1. The novel method recently developed to measure renal tubular degradation of filtered proteins in man using radiolabelled aprotinin (Trasylol) has been modified to allow the fate and the significance of the renal catabolism of radiolabelled aprotinin to be determined beyond 24 h.
2. Ten renal patients with normal kidney function and variable proteinuria each received two separate intravenous injections of radiolabelled aprotinin, 5.0 mg of 99mTc-labelled aprotinin (40 MBq) and 0.5 mg of 131I-labelled aprotinin (5 MBq). Chromatography (Sephadex-G-25-M) was used to separate undegraded radiolabelled aprotinin from the free isotope in urine and plasma. Renal uptake from σ-camera images (24 h for 99mTc-Iabelled aprotinin and up to 96 h for 131I-labelled aprotinin) and urinary activity (48 and 96 h, respectively) were measured.

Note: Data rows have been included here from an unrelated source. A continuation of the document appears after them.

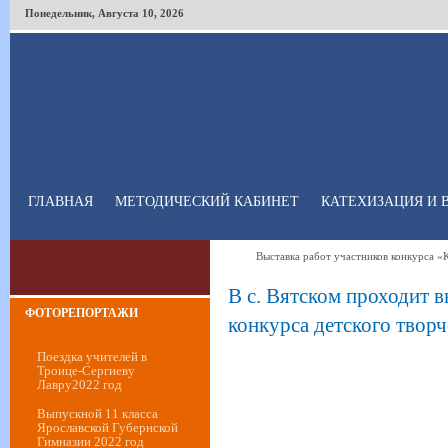
Понедельник
,
Августа
10
,
2026
ГЛАВНАЯ
МЕТОДИЧЕСКИЙ КАБИНЕТ
КАТЕХИЗАЦИЯ И 
Выставка работ участников конкурса «
В с. Вятском проходит 
ФОТОРЕПОРТАЖИ
конкурса детского твор
Поездка учителей в
Троице-Сергиеву
Лавру2022 год
Выпускной 11 класса
Ярославской Губернской
Гимназии 2022 год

3. The renal handling of radiolabelled aprotinin was similar with the two isotopes. Chromatography showed that all plasma activity was undegraded radiolabelled aprotinin, and urine activity was only the free isotopic label.
4. Kidney uptake of 131I-labelled aprotinin was prompt, reaching a cumulative maximum of 37.1 ± 3.0% of dose at 24 h, but falling exponentially thereafter to 5.6 ± 1.0% of dose at 96 h.
5. The rate of excretion of the free label in urine, i.e. the metabolic rate of radiolabelled aprotinin, was relatively constant over the first 24 h (1.6 ± 0.09% of dose/h), but then fell in parallel with the diminishing activity over the kidney, i.e. to 1.0 ± 0.1% of dose/h over 24–48 h and to only 0.4 ± 0.08% of dose/h over 72–96 h.
6. Fractional renal degradation of radiolabelled aprotinin, derived from the mean rate of urinary excretion of the free isotope over a given interval divided by the mean cumulative kidney uptake over the same interval (h−1), fell steeply early and then more slowly to 0.05 ± 0.003 h−1 at 14.25h, and stabilized thereafter varying little between 0.04 ± 0.01 h−1 and 0.05 ± 0.01 h−1 over 36–84 h.
7. Thus, the maximum cumulative kidney uptake of radiolabelled aprotinin is achieved by 24 h, when the metabolic rate and fractional degradation are reliable indices of catabolism. The falling metabolic rate after 24 h, together with the constant rate of fractional degradation, suggests that there is a readily saturable step in the metabolic process. Hence, duplicate measurements of radiolabelled aprotinin uptake and metabolism around 24 h only (12–36 h) are sufficient and offer a simple and a reliable tool in clinical studies for determining the link between renal tubular protein degradation and renal disease progression.